▶ **TASK MATERIAL**:

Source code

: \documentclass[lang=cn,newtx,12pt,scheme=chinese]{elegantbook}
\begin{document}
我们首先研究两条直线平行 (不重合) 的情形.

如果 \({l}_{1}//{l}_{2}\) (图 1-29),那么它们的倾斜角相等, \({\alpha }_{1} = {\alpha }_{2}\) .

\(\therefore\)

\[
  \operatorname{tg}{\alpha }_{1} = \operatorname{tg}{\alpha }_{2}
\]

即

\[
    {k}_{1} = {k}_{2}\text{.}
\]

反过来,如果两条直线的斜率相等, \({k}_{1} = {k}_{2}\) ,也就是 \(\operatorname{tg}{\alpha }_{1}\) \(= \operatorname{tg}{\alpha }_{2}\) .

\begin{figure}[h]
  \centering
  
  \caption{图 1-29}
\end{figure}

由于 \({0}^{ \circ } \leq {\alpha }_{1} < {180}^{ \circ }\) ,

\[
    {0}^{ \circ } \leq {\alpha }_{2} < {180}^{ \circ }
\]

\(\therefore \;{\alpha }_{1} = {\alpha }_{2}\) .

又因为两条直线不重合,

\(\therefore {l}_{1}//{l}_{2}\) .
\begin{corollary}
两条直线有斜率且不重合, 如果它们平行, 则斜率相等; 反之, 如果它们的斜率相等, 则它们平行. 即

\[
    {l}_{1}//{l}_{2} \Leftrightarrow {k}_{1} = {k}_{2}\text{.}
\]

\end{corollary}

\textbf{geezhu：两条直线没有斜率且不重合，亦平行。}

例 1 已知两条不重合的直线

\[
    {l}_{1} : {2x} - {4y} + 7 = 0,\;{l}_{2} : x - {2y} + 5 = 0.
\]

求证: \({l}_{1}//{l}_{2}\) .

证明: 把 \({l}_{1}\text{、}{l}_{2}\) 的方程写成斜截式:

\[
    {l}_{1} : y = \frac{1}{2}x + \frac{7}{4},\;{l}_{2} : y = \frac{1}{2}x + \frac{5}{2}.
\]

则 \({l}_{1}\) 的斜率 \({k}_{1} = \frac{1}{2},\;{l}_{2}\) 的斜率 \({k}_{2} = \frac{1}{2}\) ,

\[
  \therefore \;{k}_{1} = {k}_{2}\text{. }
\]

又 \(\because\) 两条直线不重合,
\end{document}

▶ **EXERCISE BRIEF**: Each line of the material above needs to be returned exactly as written.

▶ **YOUR RESPONSE**:
Source code

: \documentclass[lang=cn,newtx,12pt,scheme=chinese]{elegantbook}
\begin{document}
我们首先研究两条直线平行 (不重合) 的情形.

如果 \({l}_{1}//{l}_{2}\) (图 1-29),那么它们的倾斜角相等, \({\alpha }_{1} = {\alpha }_{2}\) .

\(\therefore\)

\[
  \operatorname{tg}{\alpha }_{1} = \operatorname{tg}{\alpha }_{2}
\]

即

\[
    {k}_{1} = {k}_{2}\text{.}
\]

反过来,如果两条直线的斜率相等, \({k}_{1} = {k}_{2}\) ,也就是 \(\operatorname{tg}{\alpha }_{1}\) \(= \operatorname{tg}{\alpha }_{2}\) .

\begin{figure}[h]
  \centering
  
  \caption{图 1-29}
\end{figure}

由于 \({0}^{ \circ } \leq {\alpha }_{1} < {180}^{ \circ }\) ,

\[
    {0}^{ \circ } \leq {\alpha }_{2} < {180}^{ \circ }
\]

\(\therefore \;{\alpha }_{1} = {\alpha }_{2}\) .

又因为两条直线不重合,

\(\therefore {l}_{1}//{l}_{2}\) .
\begin{corollary}
两条直线有斜率且不重合, 如果它们平行, 则斜率相等; 反之, 如果它们的斜率相等, 则它们平行. 即

\[
    {l}_{1}//{l}_{2} \Leftrightarrow {k}_{1} = {k}_{2}\text{.}
\]

\end{corollary}

\textbf{geezhu：两条直线没有斜率且不重合，亦平行。}

例 1 已知两条不重合的直线

\[
    {l}_{1} : {2x} - {4y} + 7 = 0,\;{l}_{2} : x - {2y} + 5 = 0.
\]

求证: \({l}_{1}//{l}_{2}\) .

证明: 把 \({l}_{1}\text{、}{l}_{2}\) 的方程写成斜截式:

\[
    {l}_{1} : y = \frac{1}{2}x + \frac{7}{4},\;{l}_{2} : y = \frac{1}{2}x + \frac{5}{2}.
\]

则 \({l}_{1}\) 的斜率 \({k}_{1} = \frac{1}{2},\;{l}_{2}\) 的斜率 \({k}_{2} = \frac{1}{2}\) ,

\[
  \therefore \;{k}_{1} = {k}_{2}\text{. }
\]

又 \(\because\) 两条直线不重合,
\end{document}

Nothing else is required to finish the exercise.